Franklin: Certificate Concerning Silas Deane1
[December 18, 1782]
Certain paragraphs having lately appeared in the English newspapers, importing, that Silas Deane, Esqr. formerly Agent and Commissioner Plenipotentiary, of the United States of America, had sometime after his first “arrival in France, purchased in that kingdom, for the use of his countrymen, 30,000 muskets, &c. that he gave three livres for each of them, being old condemned arms; that he had them cleaned and vamped up, which cost near three livres more,4 & that for each of these, he charged and received a louis d’or.” And that he also committed similar frauds, in the purchase of other articles, for the use of his country; and Mr. Deane having represented, that the said paragraphs are likely to injure him in the opinions of many persons, unacquainted with his conduct, whilst in public service; I think it my duty, in compliance with his request, to certify, and declare, that the paragraphs in question, according to my best knowledge and belief, are entirely false, and that I have never known, or suspected any cause to charge the said Silas Deane with any want of probity, in any purchase, or bargain whatever made by him for the use or account of the United States.
Given at Passy, the 18th December, 1782
Minister Plenipotentiary from the
United States of America, at the Court of France.
1. Deane sent copies of this certificate to British newspapers, paired with a copy of BF’s letter to then-president of Congress Laurens, written when Deane was recalled: XXVI, 203–4. These documents, with an introductory statement by Deane, were published in three papers that we know of: the Whitehall Evening Post and the General Evening Post, issues of Jan. 9–11, 1783, and the London Courant, which reprinted them on Jan. 10, reportedly from an evening paper. A slightly variant version, identifying the London Morning Post as the source of the recent “libel” and including a final paragraph summarizing Deane’s public service, was reprinted from an unnamed source in The Remembrancer, XVI (1783, part II), 6–7.
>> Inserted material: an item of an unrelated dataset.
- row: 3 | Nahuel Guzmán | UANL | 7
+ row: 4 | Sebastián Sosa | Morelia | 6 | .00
2. Deane wrote this Address in mid-1783 and sent it to America for publication; he then had it printed in London. We have chosen the text from this edition, reprinted from a London version, because it most closely resembles the draft that Bancroft prepared for BF. (The draft lacks the signature and dateline, and takes a great deal of punctuation for granted.) The Address is published in Deane Papers, V, 235–79; see also p. 221.
3. In the hand of Edward Bancroft; see his Dec. 15 letter to BF. BF endorsed it, “Draft of the Certificate I sign’d for Mr Deane”. WTF forwarded the signed certificate to Bancroft shortly before Dec. 28, when Bancroft wrote to thank him for it. APS.
4. On arriving in France in 1776, Deane, in association with Beaumarchais, entered into contracts for arms and supplies. The following year Deane, BF, and Arthur Lee purchased a number of muskets: XXIII, 25, 351, 379–80, 450–1; Deane Papers, I, 247–9. In May, 1777, the commissioners signed a contract for repairing the muskets: XXIV, 100–1.